Homework makes up for large class sizes, when I was a kid, 20 kids in a class was considered to large, and always broken up. My kids have never been in a class that small.

And their day is taken up with DARE programs, and other Federally/State mandated health issues, this that and the other, and at the beginning of the year, I get a package with over 50 pages of forms for mom to fill out, and school supplies include pencils, paper, bandages, printer paper, computer disk, .... not for my kid, but for the general school supplies, because the school doesn't have any money for general supplies. Also there is a fee for all sports or after school activites, and endless fund raising, which takes up a lot of my kids at school time. There is no school nurse, and perhaps this year no band.

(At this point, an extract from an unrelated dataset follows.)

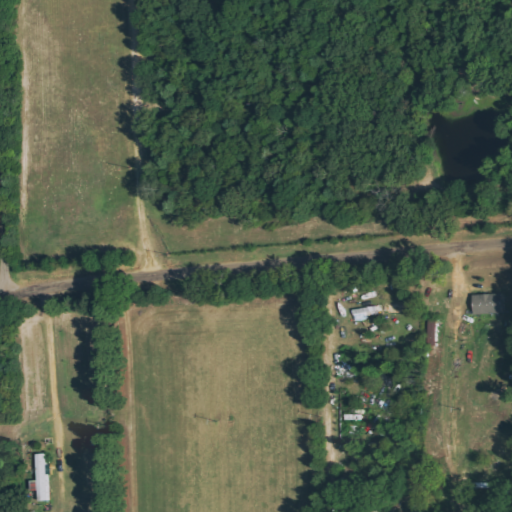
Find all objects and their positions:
road: (255, 265)
road: (2, 284)
building: (491, 303)
building: (43, 476)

No doubt this is all due to lazy students.... of course when I was a kid, there were sports, band, we didn't buy supplies for the school, and if there was a fund raiser it was for some charity, not for our school. Oh, and we had a library, not a media center, with real books. And my teacher had a chance of learning all of our names, even in the back of the room.

What do they do in the poor neighborhoods, without school foundations, and PTA's that are scary?

Thursday, September 7, 2006 06:23 PM

Private schools

Heal Thyself, jrbrown10

Why the fuck aren't your kids in a private school? You describe such a desperate situation, I can't imagine doing anything less for your kids. Get them out of there. Of course, one should keep in mind your comment that you have given up any hope to "have a life" for the sake of your children. Maybe sending your kids to that hell you described as their school is some form of payback. Thanks, dad.

-- looker

*** do you believe that a democracy needs public education?

If everyone that can afford to leaves public education, what does that do to the country, creating different opportunities for different kids, no more economic class mobilization? Instead of a selfish look out for my own, I've tried to change the situation; I've run for the school board, an unpaid four year full time position.

I work on initiatives, and funding issues. Volunteer at my kid’s school. And by the way, its mom, not dad.

Looking for a solution is different, then looking out for yourself - its that community and faith in the future thing, perhaps you are unfamiliar with it.

Besides the situation at our school is becoming the norm, only thinking of your family, will not solve the problem.

Friday, September 8, 2006 08:59 PM

Look at the professional

Yes the women looked a little off, until I clicked on the other fashion sections, which have professional models, and they didn't look any better - honestly they look frightening.

Tuesday, September 19, 2006 08:16 PM

On NPR

I was listening to this report on NPR, and one of the items they offered for proof, was something no one here was mentioning, --- to get a good professorship, you need to be published. But women have a hard time getting published.

When some of the science magazines, removed the names of the authors of papers sent out for peer-review, the number of women who made it through the screening process shot up. This is a recent change, that hasn't been made at all professional magazines. But as it happens more women get published, their qualifications for a job openings will increase.

There are no doubt other biases against women in the sciences, but this one is measurable and perhaps should be what folks focus on, because it is the sort of thing the panel was focusing on. If removing female names from papers, makes such a dramatic increase, think what it might do if they removed gender/name from resumes - for the first round. My guess is more women would get in the door for interviews, giving them a chance to over come bias against thier gender.